GOAL OF THE EXERCISE
Scan the data for "enums" and copy each matching line.

Plain-text document sources:
--- START ---
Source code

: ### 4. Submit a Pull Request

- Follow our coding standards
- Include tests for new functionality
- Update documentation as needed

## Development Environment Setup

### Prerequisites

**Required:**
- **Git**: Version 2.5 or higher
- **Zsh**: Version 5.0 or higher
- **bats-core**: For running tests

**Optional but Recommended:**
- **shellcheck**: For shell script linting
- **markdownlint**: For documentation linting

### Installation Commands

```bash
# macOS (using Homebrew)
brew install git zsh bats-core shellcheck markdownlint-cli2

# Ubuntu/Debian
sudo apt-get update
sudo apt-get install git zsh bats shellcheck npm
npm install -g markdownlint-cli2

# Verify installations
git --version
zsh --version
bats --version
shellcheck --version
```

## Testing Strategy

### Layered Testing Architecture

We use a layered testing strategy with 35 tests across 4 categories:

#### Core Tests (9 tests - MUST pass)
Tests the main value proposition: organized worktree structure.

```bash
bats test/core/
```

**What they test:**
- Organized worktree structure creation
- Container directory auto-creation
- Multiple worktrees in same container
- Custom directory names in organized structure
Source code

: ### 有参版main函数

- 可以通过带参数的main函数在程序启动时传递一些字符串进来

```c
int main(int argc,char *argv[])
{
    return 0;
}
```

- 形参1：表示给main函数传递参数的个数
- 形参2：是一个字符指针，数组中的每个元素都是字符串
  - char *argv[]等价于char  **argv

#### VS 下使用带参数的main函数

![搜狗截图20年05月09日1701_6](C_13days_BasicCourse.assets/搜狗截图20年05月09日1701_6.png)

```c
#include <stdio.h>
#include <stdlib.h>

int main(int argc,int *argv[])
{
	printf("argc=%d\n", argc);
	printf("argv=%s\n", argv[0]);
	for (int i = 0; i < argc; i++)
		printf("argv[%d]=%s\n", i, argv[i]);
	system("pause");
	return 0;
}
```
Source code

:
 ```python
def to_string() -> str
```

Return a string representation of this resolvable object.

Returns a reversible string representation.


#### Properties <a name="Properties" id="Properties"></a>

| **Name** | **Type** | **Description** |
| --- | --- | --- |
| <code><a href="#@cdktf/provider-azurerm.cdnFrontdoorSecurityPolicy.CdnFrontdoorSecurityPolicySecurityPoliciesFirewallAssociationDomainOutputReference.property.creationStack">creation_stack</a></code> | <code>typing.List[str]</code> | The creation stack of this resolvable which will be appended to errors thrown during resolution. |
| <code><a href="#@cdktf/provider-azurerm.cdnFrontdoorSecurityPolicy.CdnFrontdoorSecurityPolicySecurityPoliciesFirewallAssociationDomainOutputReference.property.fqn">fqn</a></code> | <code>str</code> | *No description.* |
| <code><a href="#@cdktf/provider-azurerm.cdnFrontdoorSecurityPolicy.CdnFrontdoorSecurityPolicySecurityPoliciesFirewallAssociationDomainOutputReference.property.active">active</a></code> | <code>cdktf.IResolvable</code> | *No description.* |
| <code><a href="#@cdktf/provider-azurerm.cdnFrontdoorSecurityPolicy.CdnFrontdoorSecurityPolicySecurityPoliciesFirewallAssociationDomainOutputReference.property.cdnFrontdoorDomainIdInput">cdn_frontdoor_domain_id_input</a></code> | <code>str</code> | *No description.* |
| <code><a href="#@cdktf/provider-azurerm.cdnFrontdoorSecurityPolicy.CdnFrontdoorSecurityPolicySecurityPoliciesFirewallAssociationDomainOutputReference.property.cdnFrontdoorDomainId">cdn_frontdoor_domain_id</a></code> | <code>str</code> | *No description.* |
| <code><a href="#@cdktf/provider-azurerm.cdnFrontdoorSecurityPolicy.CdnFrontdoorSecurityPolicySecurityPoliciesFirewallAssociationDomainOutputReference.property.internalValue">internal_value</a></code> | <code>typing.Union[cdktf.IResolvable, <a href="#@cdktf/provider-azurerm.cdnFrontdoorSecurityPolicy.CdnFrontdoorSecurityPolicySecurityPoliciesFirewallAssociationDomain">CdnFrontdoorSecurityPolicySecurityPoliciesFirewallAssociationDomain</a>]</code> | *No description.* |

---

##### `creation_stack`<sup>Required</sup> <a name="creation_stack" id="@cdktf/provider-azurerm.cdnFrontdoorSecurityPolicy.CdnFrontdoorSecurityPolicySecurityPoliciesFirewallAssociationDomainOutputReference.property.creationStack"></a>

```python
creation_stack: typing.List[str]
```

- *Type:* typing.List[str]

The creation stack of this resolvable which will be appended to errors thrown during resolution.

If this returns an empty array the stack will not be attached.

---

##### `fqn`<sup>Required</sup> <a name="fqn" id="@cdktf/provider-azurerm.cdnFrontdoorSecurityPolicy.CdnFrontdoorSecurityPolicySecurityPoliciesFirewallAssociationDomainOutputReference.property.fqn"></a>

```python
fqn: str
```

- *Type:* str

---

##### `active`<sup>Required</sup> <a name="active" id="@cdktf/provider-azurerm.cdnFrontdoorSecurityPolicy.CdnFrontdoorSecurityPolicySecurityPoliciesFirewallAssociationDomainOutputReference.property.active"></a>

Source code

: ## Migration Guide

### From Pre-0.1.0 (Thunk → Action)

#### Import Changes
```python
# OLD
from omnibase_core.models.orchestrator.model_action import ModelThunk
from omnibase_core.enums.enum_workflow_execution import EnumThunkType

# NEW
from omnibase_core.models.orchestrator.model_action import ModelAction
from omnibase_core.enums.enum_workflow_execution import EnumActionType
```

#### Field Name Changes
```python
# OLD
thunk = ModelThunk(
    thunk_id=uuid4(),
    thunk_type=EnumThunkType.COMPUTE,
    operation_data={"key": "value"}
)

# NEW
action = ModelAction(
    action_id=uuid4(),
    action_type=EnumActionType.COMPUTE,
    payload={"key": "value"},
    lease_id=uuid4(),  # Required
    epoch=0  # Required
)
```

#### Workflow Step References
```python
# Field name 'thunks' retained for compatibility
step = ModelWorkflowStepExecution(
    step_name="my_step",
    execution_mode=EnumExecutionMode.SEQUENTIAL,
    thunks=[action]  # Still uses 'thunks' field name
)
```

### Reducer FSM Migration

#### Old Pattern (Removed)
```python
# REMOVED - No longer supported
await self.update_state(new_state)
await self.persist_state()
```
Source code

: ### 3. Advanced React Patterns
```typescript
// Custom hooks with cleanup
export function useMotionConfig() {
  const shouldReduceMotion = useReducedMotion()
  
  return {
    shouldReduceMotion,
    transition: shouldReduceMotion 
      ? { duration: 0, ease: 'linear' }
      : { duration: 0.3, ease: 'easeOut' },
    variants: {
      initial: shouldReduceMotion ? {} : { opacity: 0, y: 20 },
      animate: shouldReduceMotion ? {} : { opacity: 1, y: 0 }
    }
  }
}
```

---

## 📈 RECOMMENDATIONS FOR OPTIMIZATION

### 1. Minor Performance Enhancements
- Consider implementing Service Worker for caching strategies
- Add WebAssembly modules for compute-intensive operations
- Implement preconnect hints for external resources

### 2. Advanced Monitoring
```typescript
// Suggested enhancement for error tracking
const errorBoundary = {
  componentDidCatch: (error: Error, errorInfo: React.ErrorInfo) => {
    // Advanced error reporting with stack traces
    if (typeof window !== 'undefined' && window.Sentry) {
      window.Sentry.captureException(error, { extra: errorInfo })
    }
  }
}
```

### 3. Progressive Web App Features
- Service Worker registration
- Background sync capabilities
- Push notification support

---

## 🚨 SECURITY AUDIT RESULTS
--- END ---
ANSWER TO THIS TASK
from omnibase_core.enums.enum_workflow_execution import EnumThunkType
from omnibase_core.enums.enum_workflow_execution import EnumActionType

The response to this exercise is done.